A kitchen's benchtops are very important, as they provide the surface needed for food prep and cooking but will also affect the overall appearance of a kitchen. When choosing new benchtops for your home's kitchen, you want an attractive surface that can withstand the wear and tear of cooking utensils as well as the humidity and heat of a kitchen. Before making your choice of benchtop materials for your home's kitchen, note a few pros and cons of each choice so you can determine the best one for your space.

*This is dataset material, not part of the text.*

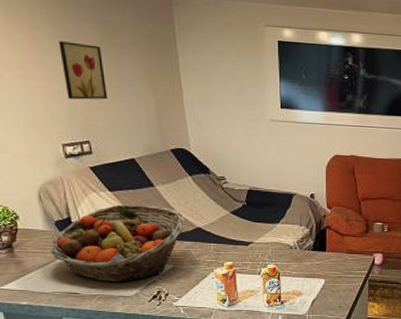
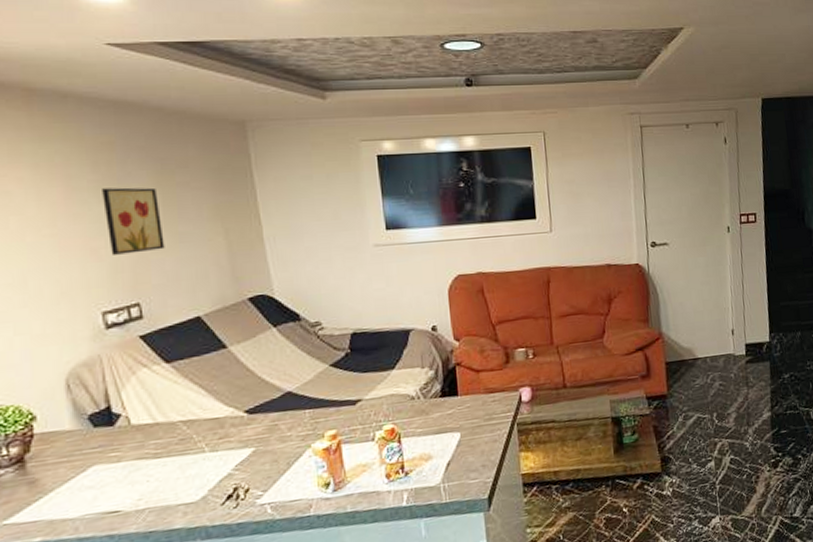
fruit basket: present [51,204,185,283] -> none [81,372,270,489]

A butcher-block countertop can be very natural and even a bit rustic looking and can tone down the look of stainless steel appliances. Wood is easy to install and eco-friendly if you find recycled pieces to use. However, a butcher-block benchtop needs consistent sealing and may be the most delicate of all the surfaces, as it's often easy to scratch, burn, or stain wood, even with a quality sealant.
A contractor can often fit a piece of stainless steel over your kitchen's benchtop, allowing you to forego the expense of having the current benchtop torn off. Metal is also naturally hygienic, as it resists dirt, germs, and bacteria, and is easy to clean. One drawback with metal is that it can be overwhelming in the space and may make your kitchen seem a bit industrial.
Laminate is another budget-friendly option; this is a treated plastic or paper that is applied over layers of very inexpensive wood. The laminate surface will be painted or stained to resemble another material, but note that it will always have an artificial look and feel to it. Laminate may also eventually come away from the bottom layers of wood, so you would need to have the top layer reglued on occasion.
Stone is very natural-looking and attractive, and is also very dense and durable, so a stone benchtop is not likely to hold germs and bacteria. Stone is also very resistant to moisture and heat, so it won't get damaged just from the humidity and high heat of a kitchen. The density of stone also means that you can usually prep food right on the surface without worrying about chips and scratches. Stone does need to be sealed and may also need an occasional buffing to bring out the shine, but it's often one of the most desired options because of how strong and attractive it is as a benchtop material.